To-do list
• a. Summarize the mailing-list reply on NFS delegation blocking in three sentences.
• b. In the mailing-list reply on NFS delegation blocking, for how long was the pair of bloom filters used by delegation_blocked() intended to block delegations on given filehandles?
• c. Write a continuation of the mailing-list reply on NFS delegation blocking, starting after its final sentence.
## begin Text section
Re: [PATCH] nfsd: fix delegation_blocked() to block correctly for at least 30 seconds

"NeilBrown" <neilb@xxxxxxx> · Mon, 16 Sep 2024 11:17:48 +1000

On Thu, 12 Sep 2024, Olga Kornievskaia wrote:
> On Tue, Sep 10, 2024 at 8:00 PM NeilBrown <neilb@xxxxxxx> wrote:
> >
> > On Mon, 09 Sep 2024, Jeff Layton wrote:
> > > On Mon, 2024-09-09 at 15:06 +1000, NeilBrown wrote:
> > > > The pair of bloom filtered used by delegation_blocked() was intended to
> > > > block delegations on given filehandles for between 30 and 60 seconds.  A
> > > > new filehandle would be recorded in the "new" bit set.  That would then
> > > > be switch to the "old" bit set between 0 and 30 seconds later, and it
> > > > would remain as the "old" bit set for 30 seconds.
> > > >
> > >
> > > Since we're on the subject...
> > >
> > > 60s seems like an awfully long time to block delegations on an inode.
> > > Recalls generally don't take more than a few seconds when things are
> > > functioning properly.
> > >
> > > Should we swap the bloom filters more often?
> >
> > Or should we take a completely different approach?  Or both?
> > I'm bothered by the fact that this bug in a heuristic caused rename to
> > misbehave this way.  So I did some exploration.
> >
> > try_break_deleg / break_deleg_wait are called:
> >
> >  - notify_change() - chmod_common, chown_common, and vfs_utimes  waits
> >  - vfs_unlink() - do_unlinkat waits for the delegation to be broken
> >  - vfs_link() - do_linkat waits
> >  - vfs_rename() - do_renameat2 waits
> >  - vfs_set_acl() - waits itself
> >  - vfs_remove_acl() - ditto
> >  - __vfs_setxattr_locked() - vfs_setxattr waits
> >  - __vfs_removexattr_locked() - vfs_removexattr waits
> >
> > I would argue that *none* of these justify delaying further delegations
> > once the operation itself has completed.  They aren't the sort of things
> > that suggest on-going cross-client "sharing" which delegations interfere
> > with.
> 
> I wouldn't discount these operations (at least not rename) from being
> an operation that can't represent "sharing" of files. An example
> workload is where a file gets generated, created, written/read over
> the NFS, but then locally then transferred to another filesystem. I
> can imagine a pipeline, where then file gets filled up and the
> generated data moved to be worked on elsewhere and the same file gets
> filled up again. I think this bug was discovered because of an setup
> where there was a heavy use of these operations (on various files) and
> some got blocked causing problems. For such workload, if we are not
> going to block giving out a delegation do we cause too many
> cb_recalls?

A pipeline as you describe seem to be a case of serial sharing.
Different applications use the same file, but only at different times.
This sort of sharing isn't hurt by delegations.

The sort of sharing the might trigger excessive cb_recalls if
delegations weren't blocked would almost certainly involve file locking
and an expectation that two separate applications would sometimes access
the file concurrently.  When this is happening, neither should get a
delegation.
## end Text section
## begin Source material
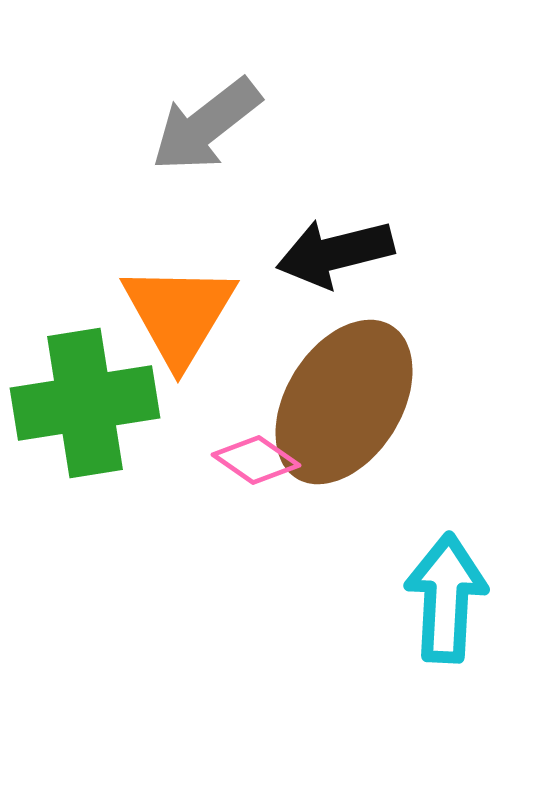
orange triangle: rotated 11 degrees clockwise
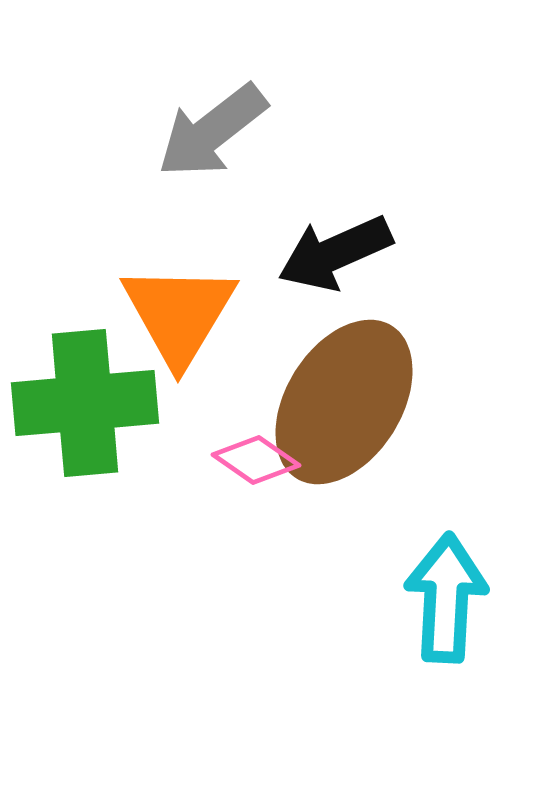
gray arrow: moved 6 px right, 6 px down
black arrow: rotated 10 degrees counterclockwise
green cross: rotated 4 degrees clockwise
## end Source material
Results in order
• a. NeilBrown lists the operations that call try_break_deleg or break_deleg_wait and argues that none of them justifies delaying further delegations once the operation has completed. Olga Kornievskaia objects that operations such as rename can represent sharing, citing a pipeline in which a file is filled, its data moved elsewhere, and the file filled again, and she asks whether not blocking delegations would cause too many cb_recalls. NeilBrown replies that such a pipeline is serial sharing, which delegations do not hurt, and that sharing likely to cause excessive recalls would involve file locking and concurrent access, in which case neither application should get a delegation.

• b. Between 30 and 60 seconds.

• c.
The problem you saw was really caused by a delegation being given out
while the rename was still happening.
i.e.:
  - the rename starts
  - the delegation is detected and broken
  - the cb_recall is sent.
  - the client opens the file prior to returning the delegation
  - the client gets a new delegation as part of this open
  - the client returns the original delegation
  - the rename loops around and finds a new delegation which it needs
    to break.

The should only loop once unless the recall takes more than 30 seconds. 
So I'm a bit perplexed that it blocked lock enough to be noticed.  So
maybe there is more going on here than I can see.  Or maybe the recall
is really slow.

In either case I think we want to firmly block delegations while a rename
(unlink etc) is happening, but do not need to continue to block them
after the rename etc completes.

> 
> > I imagine try_break_lease would increment some counter in ->i_flctx
> > which prevents further leases being taken, and some new call near where
> > break_deleg_wait() is called will decrement that counter.  If waiting
> > for a lease to break, call break_deleg_wait() and retry, else
> > break_deleg_done().
> >
> > Delegations are also broken by calls break_lease() which comes from
> > nfsd_open_break_lease() for conflicting nfsd opens.  I think there *are*
> > indicitive of shares and *should* result in the filehandle being recorded
> > in the bloom filter.
> > Maybe if break_lease() in nfsd_open_break_lease() returns -EWOULDBLOCK,
> > then the filehandle could be added to the bloom filter at that point.
> 
> What about vfs_truncate() which also calls break_lease?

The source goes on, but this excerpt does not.